Prove that dimension is finite

Question

I want to prove that $\dim V/(X \cap Y)$ in finite, if $V$ be a vector space and $X$, $Y$ two sub spaces of $V$ such that $\dim V/Y$ and $\dim V/X$ are finite.

Answer 1

Let $\{a_1 + Y,\ldots,a_r +Y\}$ be a basis of $V/Y$, where the $a_i$s are elements of $V$. Since $V/X$ is finite-dimensional, we have that $Y/(Y\cap X)$ is finite-dimensional (since we have maps $Y\to V\to V/X$ and the composition has kernel $Y\cap X$, so we have an injection $Y/(Y\cap X)\to V/X$, so $\dim Y/(Y\cap X)\le \dim V/X<\infty$), so let $\{b_1 + Y\cap X,\ldots,b_s + Y\cap X\}$ be a basis of $Y/(Y\cap X)$, where the $b_i$s are all elements of $Y$. Let $v+(X\cap Y)\in V/(X\cap Y)$. Now $v+Y\in V/Y$, so we can write $v + Y = \sum \lambda_i(a_i+Y)$, which means that $v = y+\sum \lambda_ia_i$ for some $y\in Y$. Then $y+Y\cap X\in Y/(Y\cap X)$, so we can write $y = \sum\nu_ib_i +z$ with $z\in Y\cap X$. Combining these together, we get that $v = \sum \lambda_ia_i + \sum \nu_ib_i + z$, where $z\in X\cap Y$. Therefore $v + X\cap Y = \sum \lambda_i(a_i+X\cap Y) + \sum \nu_i(b_i + X\cap Y$.
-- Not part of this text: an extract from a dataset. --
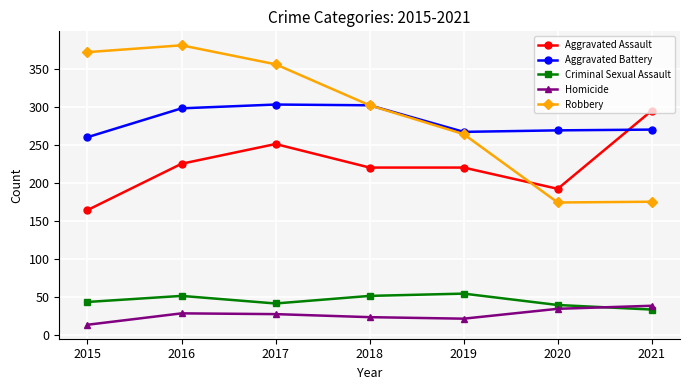

Which series has the widest spread of values?

Robbery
Therefore, $\{a_1 + X\cap Y,\ldots,a_r+X\cap Y,b_1+X\cap Y,\ldots,b_s+X\cap Y\}$ span $V/(X\cap Y)$, so $V/(X\cap Y)$ is finite-dimensional. (Note that the spanning set is likely not a basis.)

Answer 2

A much easier argument - consider the map $V\to (V/X)\times (V/Y)$ given by the product of the two projection maps. The kernel of this map is $X\cap Y$. Therefore, we have an injection $V/(X\cap Y)\to (V/X)\times (V/Y)$. Therefore, $\dim V/(X\cap Y)\le \dim [(V/X)\times (V/Y)]=\dim(V/X)\dim(V/Y)<\infty$.